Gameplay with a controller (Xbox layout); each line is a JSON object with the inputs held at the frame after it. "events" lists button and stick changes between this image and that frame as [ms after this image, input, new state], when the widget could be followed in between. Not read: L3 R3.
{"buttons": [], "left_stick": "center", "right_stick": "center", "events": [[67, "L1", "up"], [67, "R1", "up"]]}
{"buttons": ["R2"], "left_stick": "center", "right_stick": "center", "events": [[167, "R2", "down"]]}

☆ ☆ ☆ ☆ ☆

WORK TO COMPLETE — A word-for-word transcription of the data above is required.

SOLUTION TO THIS PROBLEM —
Gameplay with a controller (Xbox layout); each line is a JSON object with the inputs held at the frame after it. "events" lists button and stick changes between this image and that frame as [ms after this image, input, new state], when the widget could be followed in between. Not read: L3 R3.
{"buttons": [], "left_stick": "center", "right_stick": "center", "events": [[67, "L1", "up"], [67, "R1", "up"]]}
{"buttons": ["R2"], "left_stick": "center", "right_stick": "center", "events": [[167, "R2", "down"]]}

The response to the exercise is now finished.